_Prompt 1:_ List every war the passage on the Duchy of Modena and Reggio names.
_Prompt 2:_ In the passage on the Duchy of Modena and Reggio, reproduce the stretch from "The first Este" through "as Imperial fiefs." word for word.
_Prompt 3:_ According to the passage on the Duchy of Modena and Reggio, whose plans guided Duke Ercole I's rebuilding of Modena?

>> Start Reading text

The Duchy of Modena and Reggio (Emilian: Duchêt ed Mòdna e Rèz, , ) was an Italian state created in 1452 located in Northwestern Italy, in the present day region of Emilia-Romagna. It was ruled since its establishment by the noble House of Este, and since 1814 by the Austria-Este branch of the family. The Este dynasty was a great sponsor of the arts, making the Duchy a cultural reference during the Renaissance and Baroque periods.

House of Este
In 1452 Emperor Frederick III offered the duchy to Borso d'Este, whose family had ruled the city of Modena and nearby Reggio Emilia for centuries. Borso in 1450 had also succeeded his brother as margrave in the adjacent Papal Duchy of Ferrara, where he received the ducal title in 1471. The Este lands on the southern border of the Holy Roman Empire with the Papal States formed a stabilizing buffer state in the interest of both.

The first Este dukes ruled well and the city achieved an economic and cultural peak: Borso's successor Duke Ercole I had the city of Modena rebuilt according to plans designed by Biagio Rossetti, his successors were patrons of artists like Titian and Ludovico Ariosto. In the War of the League of Cambrai from 1508, troops from Modena fought in Papal service against the Republic of Venice. Upon the death of Duke Alfonso II in 1597, the ducal line became extinct. The Este lands were bequested to Alfonso's cousin Cesare d'Este; however, the succession was not acknowledged by Pope Clement VIII and Ferrara was finally seized by the Papacy. Cesare could retain Modena and Reggio as Imperial fiefs.

In the 1628 War of the Mantuan Succession, the dukes of Modena sided with Habsburg Spain and in turn received the town of Correggio from the hands of Emperor Ferdinand II. During the War of the Spanish Succession, Duke Rinaldo was ousted by French troops under Louis Joseph de Bourbon, he could not return until 1707. In 1711 the small Duchy of Mirandola was absorbed by the Este. His successor Francesco III backed France in the 1740 War of the Austrian Succession and was expelled by Habsburg forces, but his duchy was restored by the 1748 Treaty of Aix-la-Chapelle.

>> End Reading text
>> Start Stored data

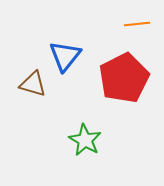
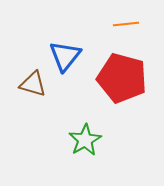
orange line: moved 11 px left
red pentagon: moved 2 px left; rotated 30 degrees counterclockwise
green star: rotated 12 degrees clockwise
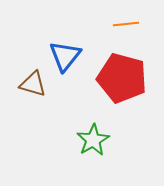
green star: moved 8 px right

>> End Stored data

_Final result 1:_
War of the League of Cambrai
War of the Mantuan Succession
War of the Spanish Succession
War of the Austrian Succession

_Final result 2:_
The first Este dukes ruled well and the city achieved an economic and cultural peak: Borso's successor Duke Ercole I had the city of Modena rebuilt according to plans designed by Biagio Rossetti, his successors were patrons of artists like Titian and Ludovico Ariosto. In the War of the League of Cambrai from 1508, troops from Modena fought in Papal service against the Republic of Venice. Upon the death of Duke Alfonso II in 1597, the ducal line became extinct. The Este lands were bequested to Alfonso's cousin Cesare d'Este; however, the succession was not acknowledged by Pope Clement VIII and Ferrara was finally seized by the Papacy. Cesare could retain Modena and Reggio as Imperial fiefs.

_Final result 3:_ Biagio Rossetti